START Records shown
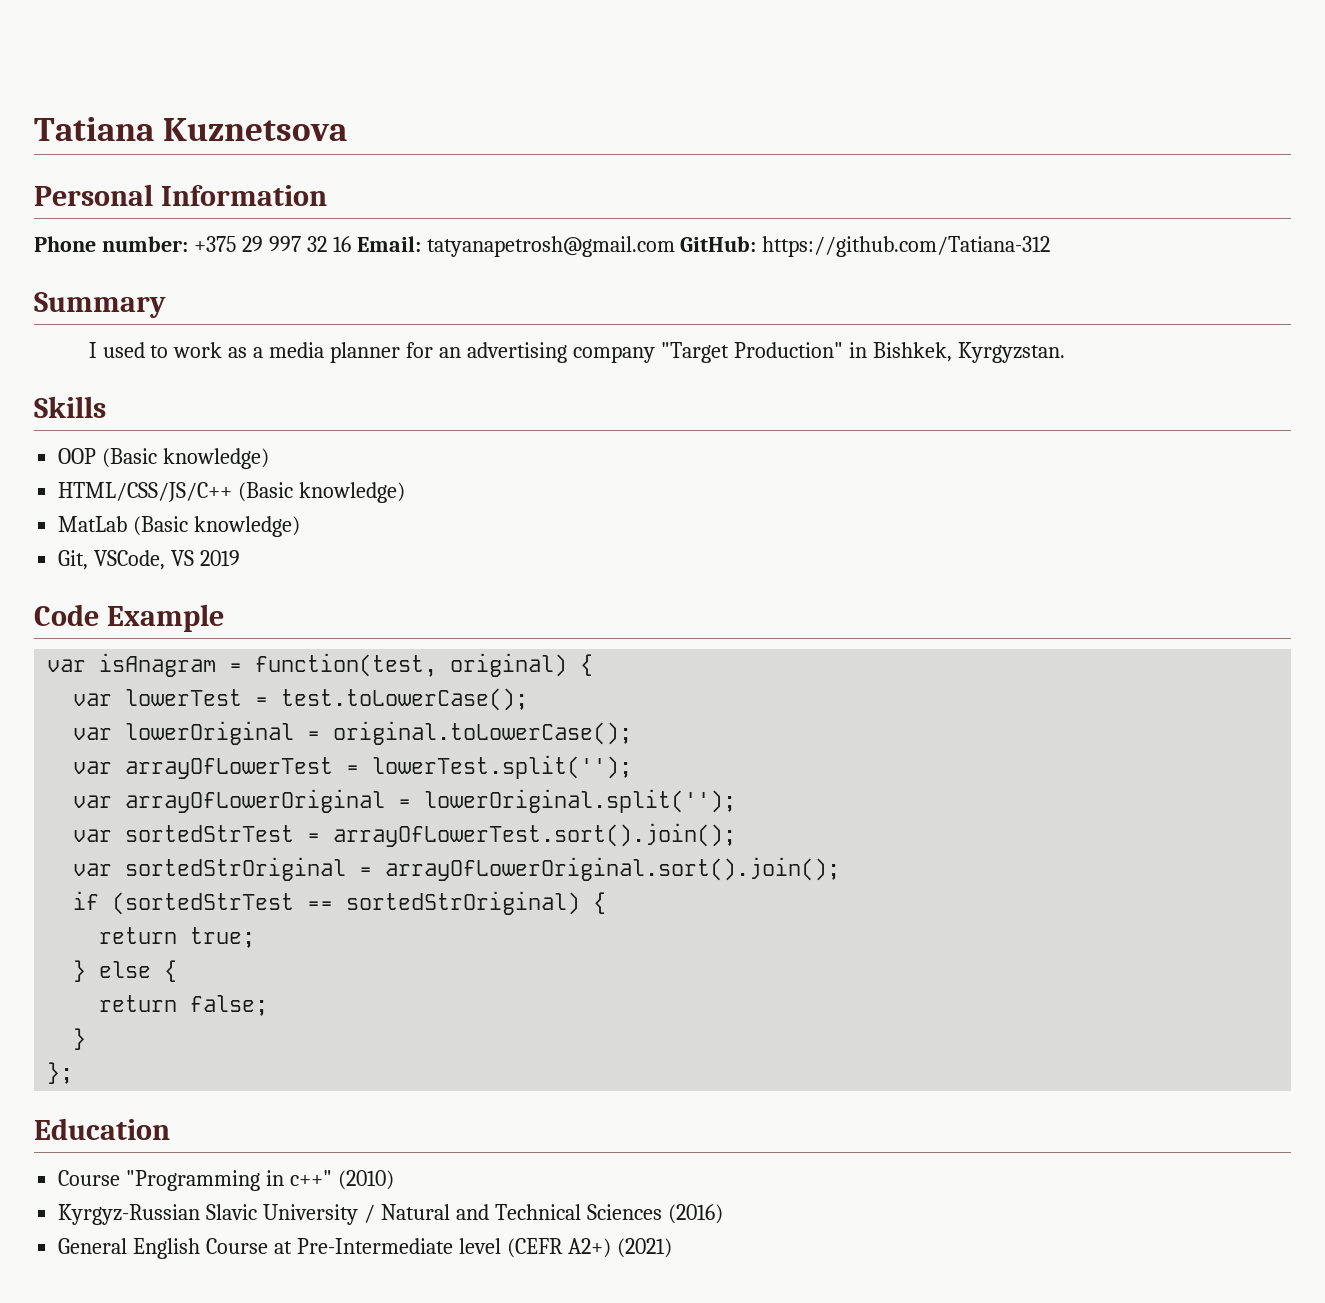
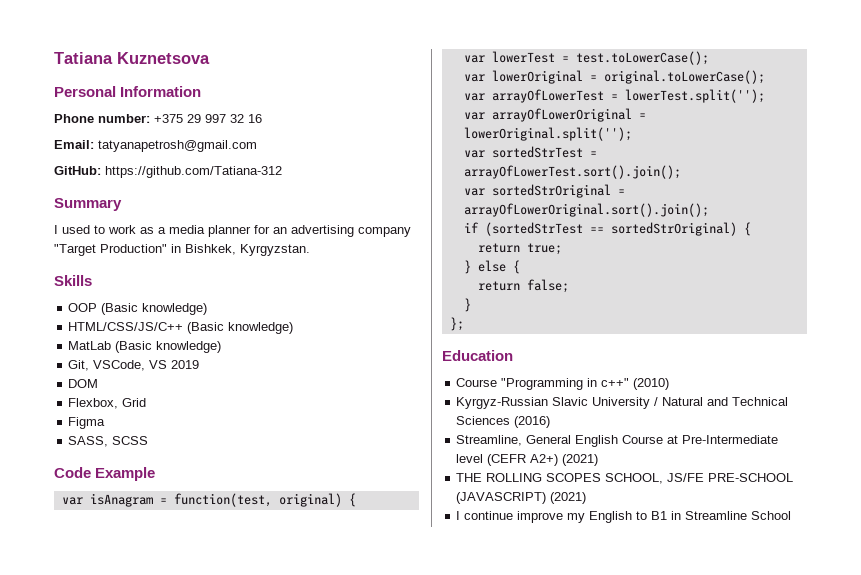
(351, 244) none -> (262, 118) //
(675, 246) none -> (257, 146) //
(241, 558) none -> [68,379,99,388] [68,398,147,409] [68,417,106,429] [68,436,149,447] // DOM // Flexbox, Grid // Figma // SASS, SCSS
(723, 1214) none -> [456,435,523,446] Streamline,
(672, 1248) none -> [456,473,794,484] [456,492,587,504] [456,511,792,523] // THE ROLLING SCOPES SCHOOL, JS/FE PRE-SCHOOL (JAVASCRIPT) (2021) // I continue improve my English to B1 in Streamline School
END Records shown
→ **Work instructions**: "(723, 1214) none" marks the last line to keep. Retype every line from the start of the entries through that one, exactly, and drop the pictures.

→ **Expected answer**:
(351, 244) none -> (262, 118) //
(675, 246) none -> (257, 146) //
(241, 558) none -> [68,379,99,388] [68,398,147,409] [68,417,106,429] [68,436,149,447] // DOM // Flexbox, Grid // Figma // SASS, SCSS
(723, 1214) none -> [456,435,523,446] Streamline,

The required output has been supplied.